Your task =>
Where the string "للمنتج" occurs in a line of the entries below, copy that line.

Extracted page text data
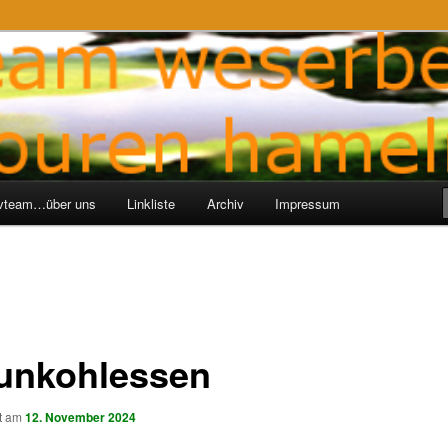
ren-Hameln
e
ivteam…über uns
Linkliste
Archiv
Impressum
unkohlessen
ht am
12. November 2024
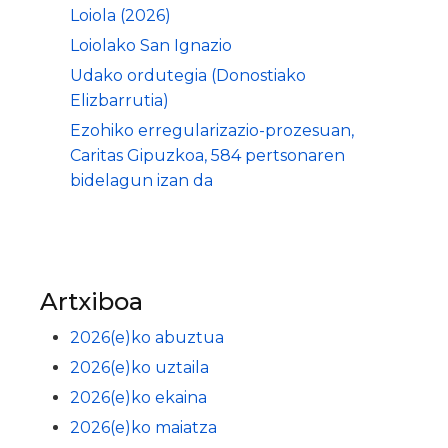
Loiola (2026)
Loiolako San Ignazio
Udako ordutegia (Donostiako
Elizbarrutia)
Ezohiko erregularizazio-prozesuan,
Caritas Gipuzkoa, 584 pertsonaren
bidelagun izan da
Artxiboa
2026(e)ko abuztua
2026(e)ko uztaila
2026(e)ko ekaina
2026(e)ko maiatza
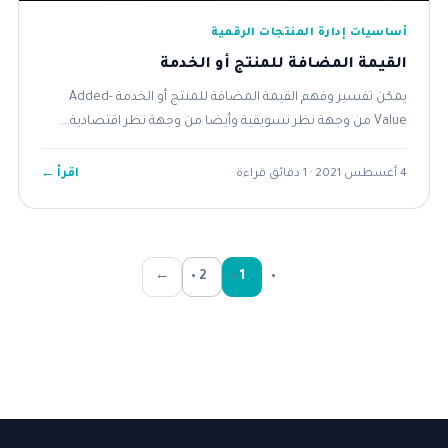
أساسيات إدارة المنتجات الرقمية
القيمة المضافة للمنتج أو الخدمة
يمكن تفسير وفهم القيمة المضافة للمنتج أو الخدمة Added-
Value من وجهة نظر تسويقية وأيضا من وجهة نظر اقتصادية...
اقرأ ←
4 أغسطس 2021 · 1 دقائق قراءة
←
2
1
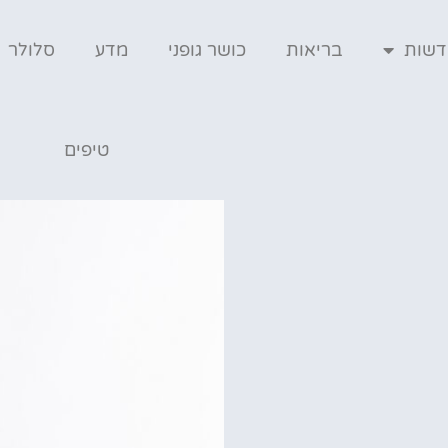
דשות
בריאות
כושר גופני
מדע
סלולר
טיפים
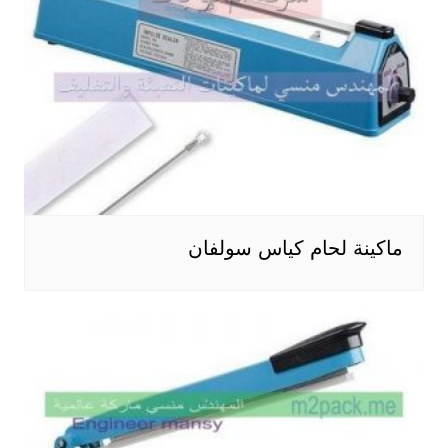
ماكينة لحام كياس سولفان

Result for this exercise =>
القيمة المضافة للمنتج أو الخدمة
يمكن تفسير وفهم القيمة المضافة للمنتج أو الخدمة Added-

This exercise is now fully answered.